“It was the same sound—the very same—I heard before in the garden—at—home.” Una shivered a little, caught in a rose-lined pocket of darkness—as the night became more overcast.
“But now, pshaw! it’s so easily explained.” Pemrose shrugged her shoulders impatiently, poking at the fire, too. “The Guardian was right—just some crack-brained musician, off on a holiday, seized with a fancy for sorting sounds out-of-doors,” laughingly, “testing old Nature with a tuning fork—or a variety of them—to see what key she sang in—what pitch she liked best.
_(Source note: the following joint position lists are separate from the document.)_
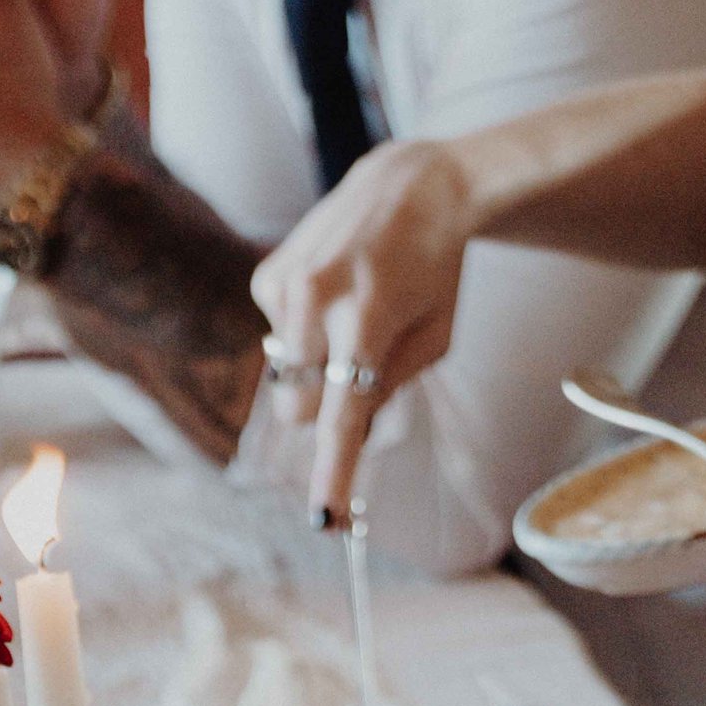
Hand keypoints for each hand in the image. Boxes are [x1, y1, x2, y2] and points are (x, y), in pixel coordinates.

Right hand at [251, 139, 476, 525]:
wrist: (409, 185)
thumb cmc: (434, 269)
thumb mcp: (435, 337)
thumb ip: (387, 388)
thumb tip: (346, 433)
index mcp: (367, 321)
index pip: (341, 418)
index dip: (331, 476)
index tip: (324, 520)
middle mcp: (318, 301)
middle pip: (303, 410)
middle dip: (327, 408)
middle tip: (360, 369)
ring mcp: (288, 287)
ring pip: (289, 379)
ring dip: (318, 368)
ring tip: (351, 315)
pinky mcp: (270, 277)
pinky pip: (278, 342)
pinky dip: (304, 334)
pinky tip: (331, 296)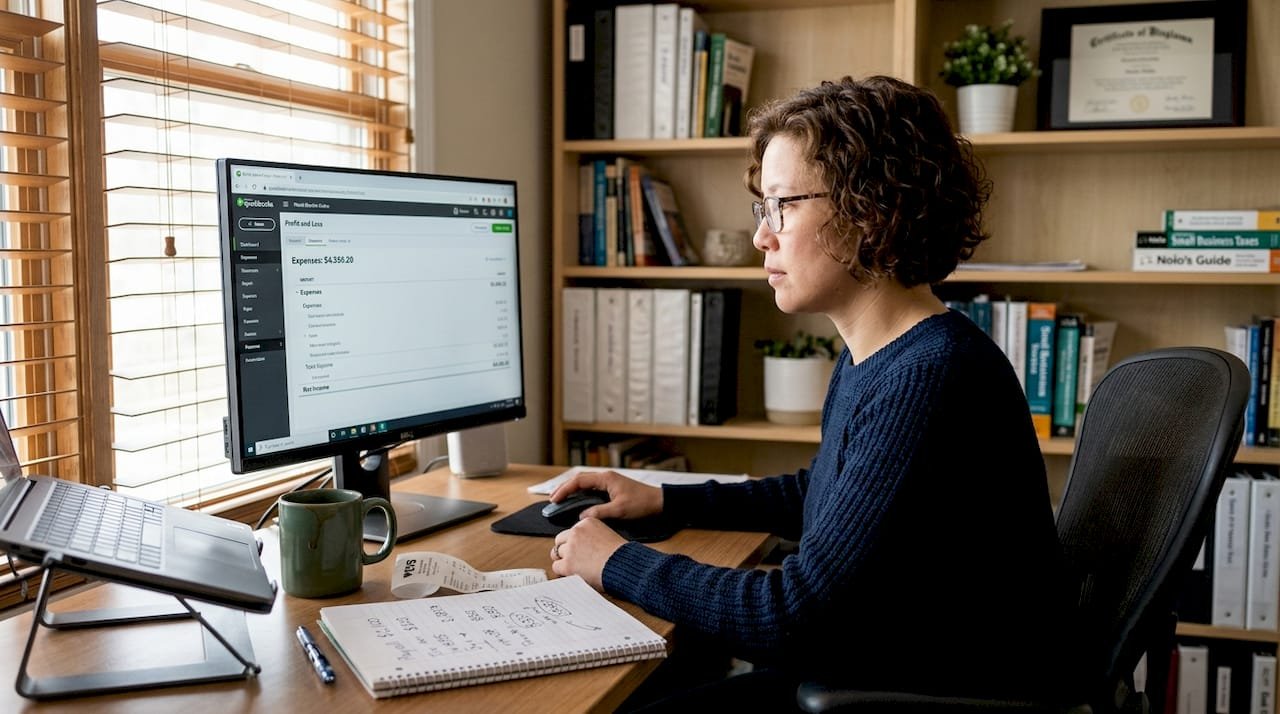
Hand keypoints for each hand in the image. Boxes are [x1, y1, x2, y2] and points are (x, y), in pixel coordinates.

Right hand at [548, 470, 662, 521]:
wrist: (660, 503)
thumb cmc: (643, 504)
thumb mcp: (620, 510)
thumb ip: (600, 512)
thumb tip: (582, 516)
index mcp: (606, 478)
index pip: (579, 481)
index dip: (564, 489)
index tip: (554, 499)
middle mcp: (606, 478)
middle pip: (579, 480)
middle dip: (564, 489)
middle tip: (552, 500)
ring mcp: (609, 483)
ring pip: (585, 484)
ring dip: (572, 491)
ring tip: (560, 500)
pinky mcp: (612, 490)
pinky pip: (592, 490)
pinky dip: (581, 495)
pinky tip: (576, 503)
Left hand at [550, 518, 625, 589]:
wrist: (624, 566)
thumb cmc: (621, 555)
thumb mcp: (608, 535)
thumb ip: (592, 536)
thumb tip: (583, 545)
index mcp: (586, 523)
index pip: (571, 531)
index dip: (574, 542)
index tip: (580, 550)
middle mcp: (576, 532)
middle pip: (560, 540)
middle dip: (565, 550)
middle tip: (574, 559)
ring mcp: (570, 548)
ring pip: (556, 553)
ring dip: (564, 560)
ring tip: (575, 567)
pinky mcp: (567, 564)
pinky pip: (556, 567)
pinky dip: (563, 572)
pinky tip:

If father and I hadn’t done it before—”
“But early—early morning.” Una’s whisper was still restless.
“Trying to get the exact key of a bird’s song—waking song!”
“Seems to me the bird didn’t get much of a chance!” The dark-eyed girl’s whisper was whimsical now; that slight, near-sighted peculiarity in her right eye, which the girls pronounced “fetching”, was fixed half fearfully, as she stared into the fire, but she was trying—Una—to get the better of what Pem called her little “crinkams”, her cousin Treff her cowardly curves.
“Well—well, we haven’t heard it again,” said Madeline.
“I—I thought I did—one night, near camp—one starry night—”
Perhaps only the fire caught Una’s broken whisper, now, for the wind suddenly shrieked into its ear, so that the flames leaped up again noisily.
“Goodness! I hope we’re not going to have a storm,” said the Guardian. “That would be too bad after all the fun.”
“Huh! The thunder-plump comes on so quickly here,” hooted Madeline. “Seems as if the mountains just heaved a long, sullen breath—and comes the storm!”